9. A Direcção-Geral de Pessoal dessa empresa, quando confrontada pelos serviços da Provedoria de Justiça sobre a possibilidade de ser acolhida a sugestão da modificação dos contratos, pelos motivos expostos, para além de questionar a imprevisibilidade da alteração legislativa, em termos inaceitáveis pelas razões que já se aduziram, alegou que tais alterações se verificaram no âmbito da relação trabalhador-segurança social e não no domínio da relação trabalhador-entidade empregadora. Ora, a verdade é que a constituição da primeira relação, no momento e nos termos em que ocorreu, resultou do dever que os trabalhadores assumiram, nos contratos de pré-reforma celebrados com a entidade patronal, de requerer a reforma assim que atingida a respectiva idade de acesso. E parece-me suficientemente demonstrada, pelo que já foi dito, a relevância que tal dever assumiu no domínio da esfera contratual em causa.
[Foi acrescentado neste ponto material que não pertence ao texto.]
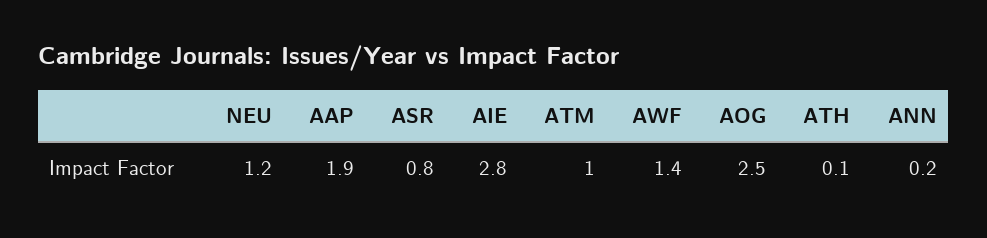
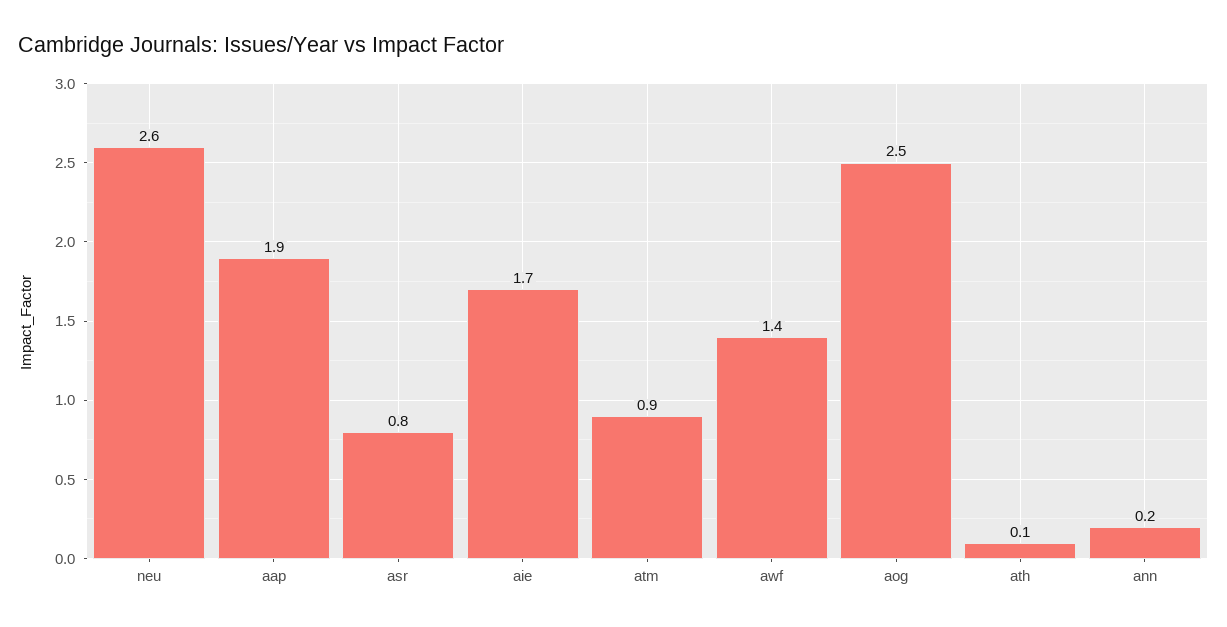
  {
-   "NEU": 1.2,
+   "NEU": 2.6,
    "AAP": 1.9,
    "ASR": 0.8,
-   "AIE": 2.8,
+   "AIE": 1.7,
-   "ATM": 1,
+   "ATM": 0.9,
    "AWF": 1.4,
    "AOG": 2.5,
    "ATH": 0.1,
    "ANN": 0.2
  }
Invocou, por outro lado, que a passagem à situação de reforma resultou necessariamente do disposto no art. 10º do aludido Decreto-Lei n.º 261/91, e não da correspondente obrigação do contrato.
Quanto a este aspecto, sempre se diz que se trata inelutavelmente de uma obrigação contratual, sendo irrelevante aferir se a mesma decorre do regime imperativo do contrato ou da esfera de liberdade de estipulação das partes. Por último, não se duvida da importância do princípio da estabilidade dos contratos de que essa empresa faz apelo. Todavia, é inegável que, no seu confronto com o princípio da justiça, este prevalece sobre aquele. É aliás desta ponderação de interesses em presença que surge o instituto da alteração anormal das circunstâncias.
10. Por todo o exposto, RECOMENDO:
Que essa empresa, após requerimento fundamentado dos trabalhadores interessados com a invocação dos prejuízos por si sofridos, proceda à avaliação das situações em que se verificaram prejuízos de vulto. E, nesses casos, deverão ser promovidas formas de compensação de tais prejuízos, através da modificação da relação existente entre a empresa e os trabalhadores, nomeadamente por via do aumento da prestação complementar de reforma.
Informo ainda V.ª Ex.ª que, sobre o assunto da presente recomendação, foi formulada, nesta data, a Sua Excelência o Primeiro-ministro, a recomendação de que junto cópia (recomendação n.º 60/A/97).